Some recent research into technologies that create online friendships or links using real-world interactions, typically proximity. Any more in the comments please.
Poken is a physical USB key-like object where you touch other Pokens to share a business card or contact details then sync it over USB To your computer. It seems to use a proprietary wireless technology. If you want to know what’s inside, take a look at Hacking the Poken.
Bump is an iPhone and Android app that lets you exchange information by “bumping” your phones together. But what’s notable is how it works. From their FAQ…
“Q: How does Bump work?
There are two parts to BumpTM: the app running on your device and a smart matching algorithm running on our servers in the cloud. The app on your phone uses the phone’s sensors to literally “feel” the bump, and it sends that info up to the cloud. The matching algorithm listens to the bumps from phones around the world and pairs up phones that felt the same bump. Then we just route information between the two phones in each pair.”
“Q: No way. What if somebody else bumps at the same time?
Way. We use various techniques to limit the pool of potential matches, including location information and characteristics of the bump event. If you are bumping in a particularly dense area (ex, at a conference), and we cannot resolve a unique match after a single bump, we’ll just ask you to bump again. Our CTO has a PhD in Quantum Mechanics and can show the math behind that, but we suggest downloading Bump and trying it yourself!”

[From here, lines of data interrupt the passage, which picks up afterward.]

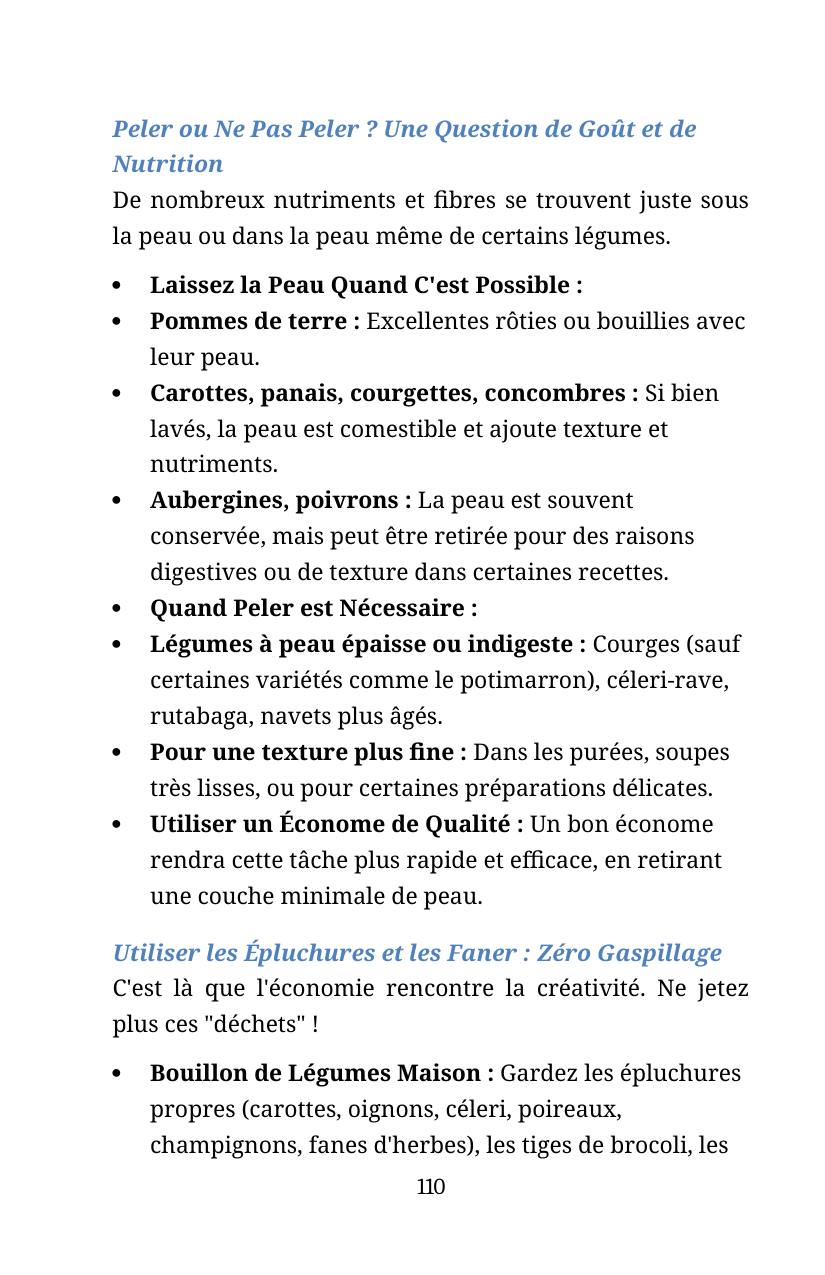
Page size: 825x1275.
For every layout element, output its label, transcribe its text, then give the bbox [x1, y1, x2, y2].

list Légumes à peau épaisse ou indigeste : Courges (sauf certaines variétés comme le potimarron), céleri-rave, rutabaga, navets plus âgés. [112, 628, 750, 731]
list Quand Peler est Nécessaire : [112, 592, 750, 623]
list Laissez la Peau Quand C'est Possible : [112, 269, 750, 300]
list Utiliser un Économe de Qualité : Un bon économe rendra cette tâche plus rapide et efficace, en retirant une couche minimale de peau. [112, 808, 750, 911]
list Pommes de terre : Excellentes rôties ou bouillies avec leur peau. [112, 305, 750, 372]
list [112, 1057, 750, 1160]
list Aubergines, poivrons : La peau est souvent conservée, mais peut être retirée pour des raisons digestives ou de texture dans certaines recettes. [112, 484, 750, 587]
text De nombreux nutriments et fibres se trouvent juste sous la peau ou dans la peau même de certains légumes. [112, 184, 750, 252]
list Pour une texture plus fine : Dans les purées, soupes très lisses, ou pour certaines préparations délicates. [112, 736, 750, 803]
subtitle Utiliser les Épluchures et les Faner : Zéro Gaspillage [112, 936, 750, 968]
list Carottes, panais, courgettes, concombres : Si bien lavés, la peau est comestible et ajoute texture et nutriments. [112, 377, 750, 480]
text C'est là que l'économie rencontre la créativité. Ne jetez plus ces "déchets" ! [112, 972, 750, 1039]
subtitle Peler ou Ne Pas Peler ? Une Question de Goût et de Nutrition [112, 112, 750, 180]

Bracelets from Disney that allow kids to become online friends by touching the objects together then returning home and docking them over USB.
“Tink Friendship eBracelets bring girls and Disney Fairies characters together with the mere touch of a band powered by Clickables™ technology. The magic begins with the creation of a Fairy Friendship Kit online at www.PixieHollow.com where a girl can select her fairy avatar, a special message and a gift, then save it onto her Tink Friendship eBracelet to be shared offline with friends. When a girl touches her band to her friend’s and presses a button, her band will glow to confirm that a Fairy Friendship has been made no cords, no computer, just a touch of Pixie Dust! Just like the girls, their online fairies are friends too and can easily find each other in Pixie Hollow.”
A research prototype from Keio University where children are only able to accept online friends in a proprietary online social network by bringing their Petimo toys into physical contact. The toys also feature a screen and a wireless connection to allow other interactions and features.
Facechipz is a proprietary social network that uses the distribution of physical tokens with unique codes to create online friendships.
“The way it works is: parents register their child on the site for a one-time fee of USD 1. Kids purchase packs of five collectible FaceChipz tokens from select retailers and then register each token online by entering the unique code printed on the chip. Once the FaceChipz are registered, kids hand them out to friends. A receiver goes online and they also enter the chip’s code. The FaceChipz database then confirms the friendship, and the two people are linked.”